How is KBA different from other press manufacturers?


R&D dollars – where you put your innovations. I think it is safe to say that KBA is at least two years ahead of everyone else on that curve and always has been. In the mid-1980s, they had the first 15,000-sheet-per-hour machine running with the first short-inker and the first double-double touchless transfer. That has all been with KBA for 20 years. Again, it is a well-kept secret and a lot of it has to do with how companies market their equipment. 
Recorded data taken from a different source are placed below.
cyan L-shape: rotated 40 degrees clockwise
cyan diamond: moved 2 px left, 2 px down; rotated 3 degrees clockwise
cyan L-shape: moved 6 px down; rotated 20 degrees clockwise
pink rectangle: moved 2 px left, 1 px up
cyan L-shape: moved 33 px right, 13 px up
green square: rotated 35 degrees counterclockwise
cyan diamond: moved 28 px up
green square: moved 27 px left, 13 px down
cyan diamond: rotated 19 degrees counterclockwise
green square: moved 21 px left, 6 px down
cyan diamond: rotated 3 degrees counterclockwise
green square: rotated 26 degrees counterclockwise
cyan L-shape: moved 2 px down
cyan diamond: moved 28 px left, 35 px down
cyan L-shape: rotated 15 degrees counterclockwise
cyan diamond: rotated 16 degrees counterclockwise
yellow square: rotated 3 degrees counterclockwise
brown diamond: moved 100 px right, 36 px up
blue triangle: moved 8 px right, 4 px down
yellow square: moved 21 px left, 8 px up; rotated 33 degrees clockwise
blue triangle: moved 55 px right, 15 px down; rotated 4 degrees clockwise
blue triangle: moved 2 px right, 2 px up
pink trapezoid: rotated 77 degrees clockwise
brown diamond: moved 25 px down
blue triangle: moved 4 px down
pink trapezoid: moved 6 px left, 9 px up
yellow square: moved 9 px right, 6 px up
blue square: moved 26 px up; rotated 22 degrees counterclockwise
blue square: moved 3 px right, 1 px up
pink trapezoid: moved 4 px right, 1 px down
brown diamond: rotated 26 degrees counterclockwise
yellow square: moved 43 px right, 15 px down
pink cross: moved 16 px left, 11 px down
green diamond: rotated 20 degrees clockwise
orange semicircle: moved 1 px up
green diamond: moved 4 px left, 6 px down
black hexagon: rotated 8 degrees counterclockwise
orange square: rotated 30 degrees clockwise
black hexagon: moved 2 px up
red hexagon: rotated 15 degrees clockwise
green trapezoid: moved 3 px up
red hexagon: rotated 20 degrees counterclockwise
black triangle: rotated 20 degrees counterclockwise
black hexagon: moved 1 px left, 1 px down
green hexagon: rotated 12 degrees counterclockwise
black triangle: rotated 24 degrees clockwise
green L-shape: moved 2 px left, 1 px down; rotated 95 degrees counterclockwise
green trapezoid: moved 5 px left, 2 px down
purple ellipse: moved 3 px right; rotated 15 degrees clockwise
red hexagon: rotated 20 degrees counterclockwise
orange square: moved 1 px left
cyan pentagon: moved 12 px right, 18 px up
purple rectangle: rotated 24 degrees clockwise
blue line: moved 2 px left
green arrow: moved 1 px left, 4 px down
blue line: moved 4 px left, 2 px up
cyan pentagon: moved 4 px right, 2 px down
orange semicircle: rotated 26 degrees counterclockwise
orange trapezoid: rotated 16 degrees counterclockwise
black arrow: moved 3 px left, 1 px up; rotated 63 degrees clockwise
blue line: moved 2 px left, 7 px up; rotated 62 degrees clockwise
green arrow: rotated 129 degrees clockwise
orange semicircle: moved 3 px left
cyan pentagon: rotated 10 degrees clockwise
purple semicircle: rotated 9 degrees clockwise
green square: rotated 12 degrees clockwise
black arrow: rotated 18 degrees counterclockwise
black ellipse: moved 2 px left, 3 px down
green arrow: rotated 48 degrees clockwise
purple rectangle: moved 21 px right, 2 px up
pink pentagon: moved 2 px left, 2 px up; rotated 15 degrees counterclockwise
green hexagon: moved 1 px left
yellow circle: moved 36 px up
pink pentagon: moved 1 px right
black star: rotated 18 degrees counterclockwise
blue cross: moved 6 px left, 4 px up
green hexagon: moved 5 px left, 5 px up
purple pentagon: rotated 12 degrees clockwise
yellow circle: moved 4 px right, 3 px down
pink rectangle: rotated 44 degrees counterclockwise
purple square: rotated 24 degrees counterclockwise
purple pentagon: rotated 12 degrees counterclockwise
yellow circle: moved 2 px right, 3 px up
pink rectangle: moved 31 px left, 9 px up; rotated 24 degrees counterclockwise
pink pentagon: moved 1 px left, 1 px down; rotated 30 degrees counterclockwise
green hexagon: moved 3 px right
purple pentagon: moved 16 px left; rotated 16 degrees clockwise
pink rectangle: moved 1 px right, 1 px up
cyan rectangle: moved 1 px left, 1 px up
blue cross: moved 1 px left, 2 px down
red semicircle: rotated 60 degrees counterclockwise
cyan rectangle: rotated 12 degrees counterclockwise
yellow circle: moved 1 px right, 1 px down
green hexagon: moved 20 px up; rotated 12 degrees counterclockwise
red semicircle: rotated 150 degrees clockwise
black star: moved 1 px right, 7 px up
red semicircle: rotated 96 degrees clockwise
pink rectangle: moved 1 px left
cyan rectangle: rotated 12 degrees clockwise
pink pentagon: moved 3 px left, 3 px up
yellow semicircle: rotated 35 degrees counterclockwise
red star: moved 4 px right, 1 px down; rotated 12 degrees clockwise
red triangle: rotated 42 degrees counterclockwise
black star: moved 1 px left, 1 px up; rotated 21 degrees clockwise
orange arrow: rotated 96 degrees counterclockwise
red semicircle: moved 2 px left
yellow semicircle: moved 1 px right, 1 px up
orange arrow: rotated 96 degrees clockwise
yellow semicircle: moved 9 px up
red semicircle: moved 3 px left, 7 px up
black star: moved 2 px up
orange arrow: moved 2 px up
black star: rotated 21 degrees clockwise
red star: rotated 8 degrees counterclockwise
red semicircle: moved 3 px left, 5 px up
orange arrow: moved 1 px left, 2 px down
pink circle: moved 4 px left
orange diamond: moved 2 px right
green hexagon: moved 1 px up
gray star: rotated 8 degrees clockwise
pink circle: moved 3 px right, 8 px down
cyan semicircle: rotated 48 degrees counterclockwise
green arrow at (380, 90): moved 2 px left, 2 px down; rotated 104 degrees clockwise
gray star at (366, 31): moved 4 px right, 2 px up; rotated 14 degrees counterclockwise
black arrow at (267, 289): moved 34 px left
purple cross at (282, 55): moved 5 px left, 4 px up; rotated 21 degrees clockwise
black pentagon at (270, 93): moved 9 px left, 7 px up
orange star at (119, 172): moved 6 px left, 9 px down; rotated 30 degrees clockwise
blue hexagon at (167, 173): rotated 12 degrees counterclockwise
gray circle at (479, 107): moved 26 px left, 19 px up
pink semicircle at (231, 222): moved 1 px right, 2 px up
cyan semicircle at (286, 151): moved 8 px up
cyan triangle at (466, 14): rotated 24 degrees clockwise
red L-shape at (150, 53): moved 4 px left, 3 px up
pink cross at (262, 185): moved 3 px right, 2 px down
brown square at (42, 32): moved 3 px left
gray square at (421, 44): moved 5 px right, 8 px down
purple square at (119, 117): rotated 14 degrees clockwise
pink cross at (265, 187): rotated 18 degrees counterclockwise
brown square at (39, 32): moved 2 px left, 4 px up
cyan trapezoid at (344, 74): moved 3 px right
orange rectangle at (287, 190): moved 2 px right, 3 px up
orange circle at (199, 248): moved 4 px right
KBA is a family-run company, 6th-generation, and it is a very technically minded company. We are all about engineering. We have gone through the branding phase. We are still new at this, even though our technology is much more advanced certainly than anything else that is available out there.

 

How does this mindset influence the way that KBA builds presses?


KBA is very unique in how we build printing presses because we custom make every press when one is ordered. We do not inventory presses. It takes us about four months, depending on how busy the factory is. They pick a team of people who are going to assemble that machine. That team assembles the press in factory and print tests it. Every single press is print tested at the factory. Canadian Bank Note ordered a 12-colour machine from us – very specific – and came over to print test it to their standards. Then our guys who built that press went [to Ottawa] to install it.

 

How does this type of manufacturing slow KBA’s adoption?


It’s a 6-month selling cycle anyway, but it depends. In the commodity market – in Toronto specifically – reality is that there are a lot of trade printers where the lowest price gets the deal. A lot of the printers we deal with do not want to live in that environment because it is not profitable. And there are other press manufacturers out there who cookie-cut six and coaters and they are going to be far less expensive. So if you are in the commodity market and that is really all that you are going to do, well maybe KBA is not the right fit for you.

 

Do printers question KBA’s service presence in Canada?


It comes up mainly because they are not quite sure who we are and our competitors are going to raise any doubts they can. But the fact is, let’s say, in Eastern Canada we have 25 Rapida machines and we have eight technicians taking care of them. They are all trained on that equipment. So there is one technician for every three machines. If you look at that ratio, we are by far the best in the country. Plus remote service is truly integrated into our press infrastructure.